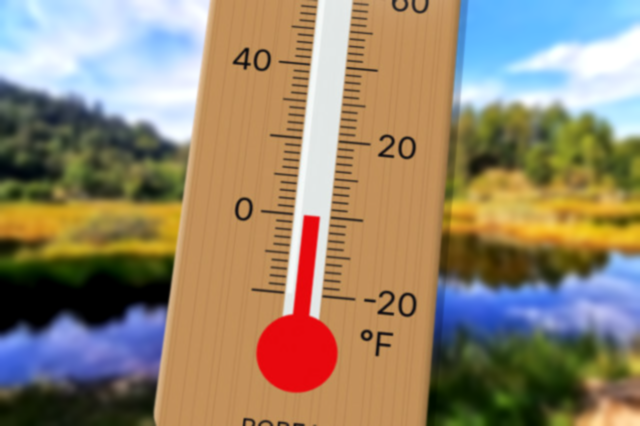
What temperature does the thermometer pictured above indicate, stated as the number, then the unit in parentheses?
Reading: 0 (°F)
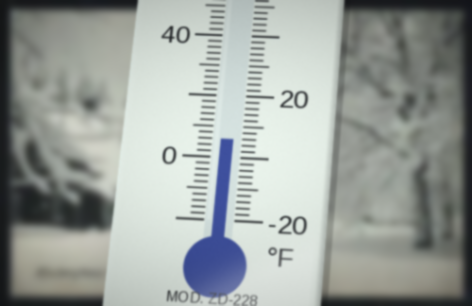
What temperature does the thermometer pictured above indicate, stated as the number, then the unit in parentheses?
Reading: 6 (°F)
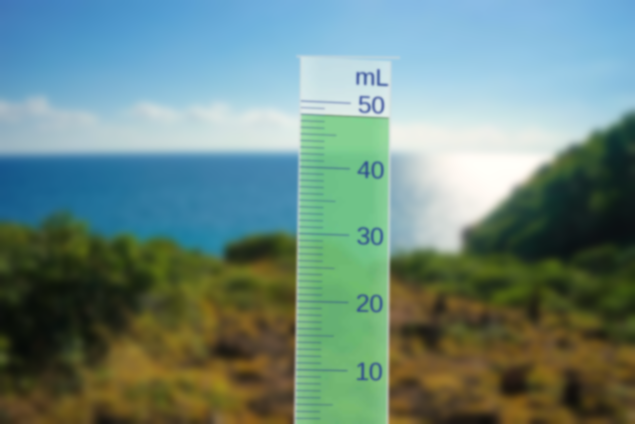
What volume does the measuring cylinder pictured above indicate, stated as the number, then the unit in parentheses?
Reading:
::::
*WORK ORDER*
Write out every line of the rows above as a JSON list of strings, one string per line, with blank lines dropped and the pictures left out.

*OUTPUT OF THE TASK*
[
  "What temperature does the thermometer pictured above indicate, stated as the number, then the unit in parentheses?",
  "Reading: 0 (°F)",
  "What temperature does the thermometer pictured above indicate, stated as the number, then the unit in parentheses?",
  "Reading: 6 (°F)",
  "What volume does the measuring cylinder pictured above indicate, stated as the number, then the unit in parentheses?",
  "Reading:"
]